When the landlord gave me a tour he told me something along the lines of "I need to be upfront with you. The reason why the rent is so cheap is because past tenants have complained that the apartment is haunted. Before you sign the lease consider this. I'm tired of my tenants breaking their lease because they hear a couple of noises."

Whatever. As long as I can eat Cheetos in the nude while watching reruns of Seinfeld, I'm happy.

So, my first night I was sleeping, dreaming of blow jobs or something, and then I woke up to some noise. I sat up to see the pages of my Guiness Book of World Records rustling and turning. No shit.

Yeah, right, like THAT'S scary! Hahahahh. Puh-lease !

I laid back down and went to sleep. I mean, if Peter (I decided to name him Peter.) wanted to know the size of the biggest loogie in the world, that's his business. Personally, if I was a ghost I'd whisper menacing things to my ex girlfriend like: "I willll kiiiiilll youuu, cheating biiiiitch," or "Keeeeeellllyyyyyy. .. Keeeellyyyyy", or "Youuuu haaaave heeerpeees." Whatever.

Seriously, my ghost is a joke. He gurgles. What the eff? Have you ever heard of a ghost gurgling before? I'm in the kitchen, trying to melt the plastic handle of my spatula on the stove, when I hear this annoying as eff gurgling sound behind me. Wilson is not scary, he's annoying. (At this point I found it appropriate to rename him Wilson.)

Wilson sucks, but he does one cool thing. Every once in a while I'll catch a glimpse of this transparent, gruesome, bloody dude hanging from a noose in my bedroom. I know this is Wilson, which I renamed Tiberius, because he gurgles.
Yeah, he looks cool, but it sucks when I'm trying to have sex or masturbate. Tiberius is kind of a turn off, you know

Thursday, June 28, 2007

Fine

Since it must be the "in" thing to do a 'Friday Five' or 'Tuesday Twenty Two' I've come up with a Thursday Three.

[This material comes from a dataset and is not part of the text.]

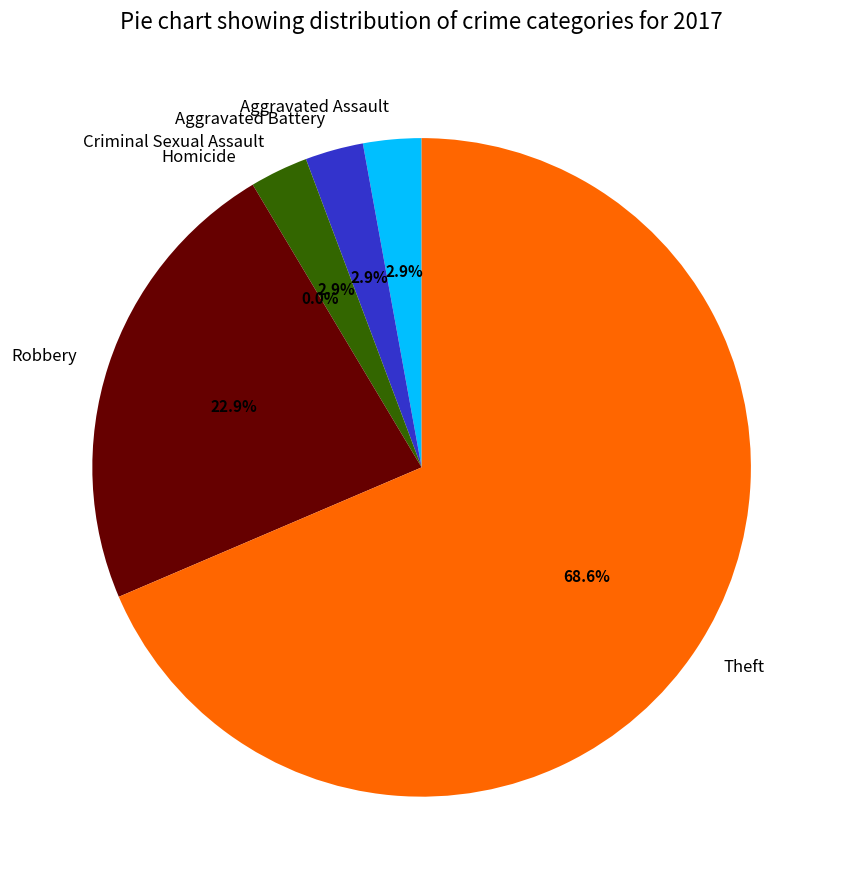

Which category accounts for the majority?

Theft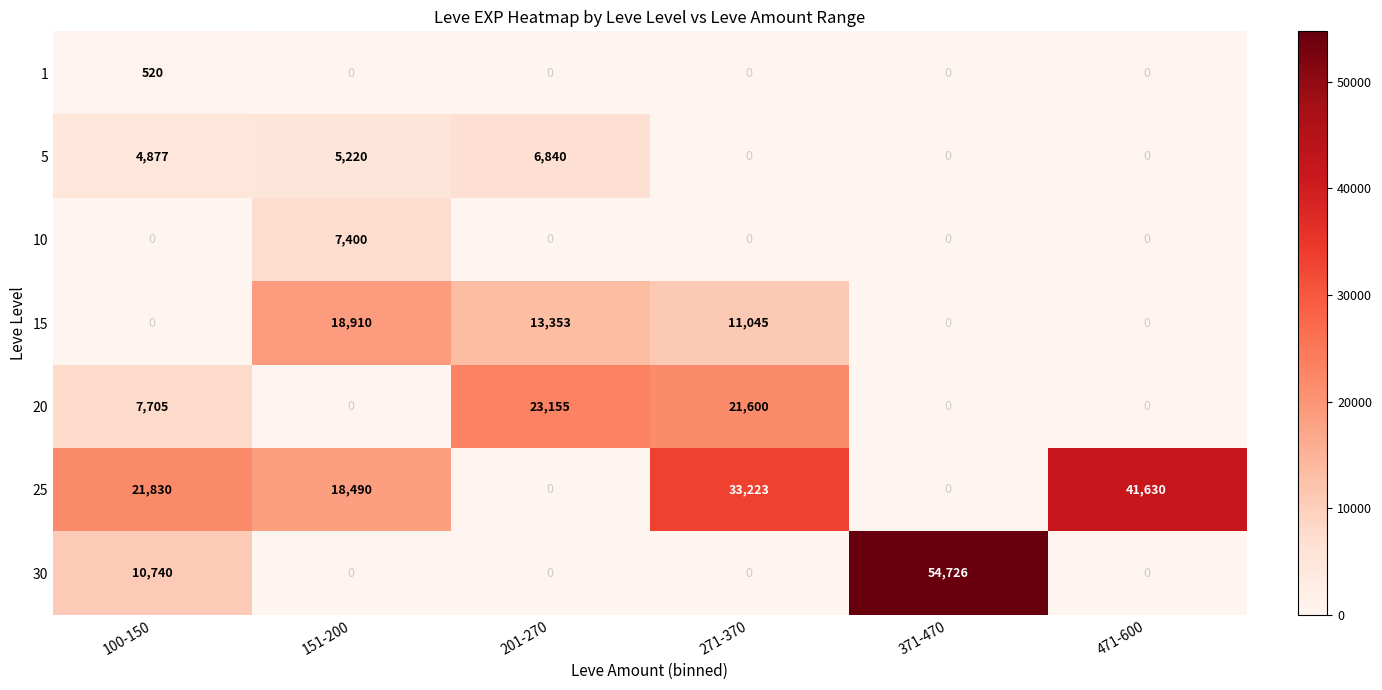

Which series has the widest spread of values?

30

These are three words that came out of akl's mouth yesterday.

1. No.
2. Nooo.
3. NOOOOOOOOOOOOOOOOOOOOOOOOOOOOOOOOOOOO.

Man babies are fun.

Wednesday, June 20, 2007

This one's a THRILLER



This morning I was in the car at about 6:20ish and a song came on the radio that VAGUELY reminded me of Michael Jackson's song Thriller. You would think that I would then start reminiscing in my mind about that video and all the dancing fun that happened in it. No. Thinking about Thriller reminded me of a video my friend Red introduced me to a couple of months ago. Indian Thriller. There is just something about his dancing and her running that makes me laugh hysterically. I hope you get as much enjoyment out of watching it as I did. Oh the FABULOUS dancing!!! I swear it sounds like he's saying "Girly Man!"

Wednesday, June 13, 2007

FAST!






A week or so ago we bought akl a 'Junior Quad'. THIS is that Junior Quad. She hasn't really gotten the whole 'must turn the wheel so that I don't run into things, off the driveway, more then going in a circle over and over again' thing. We figure that will come soon enough. She's a BIT of a daredevil with it though. She enjoys riding standing up and standing on the seat when it's not moving. Our little Evil Knievel.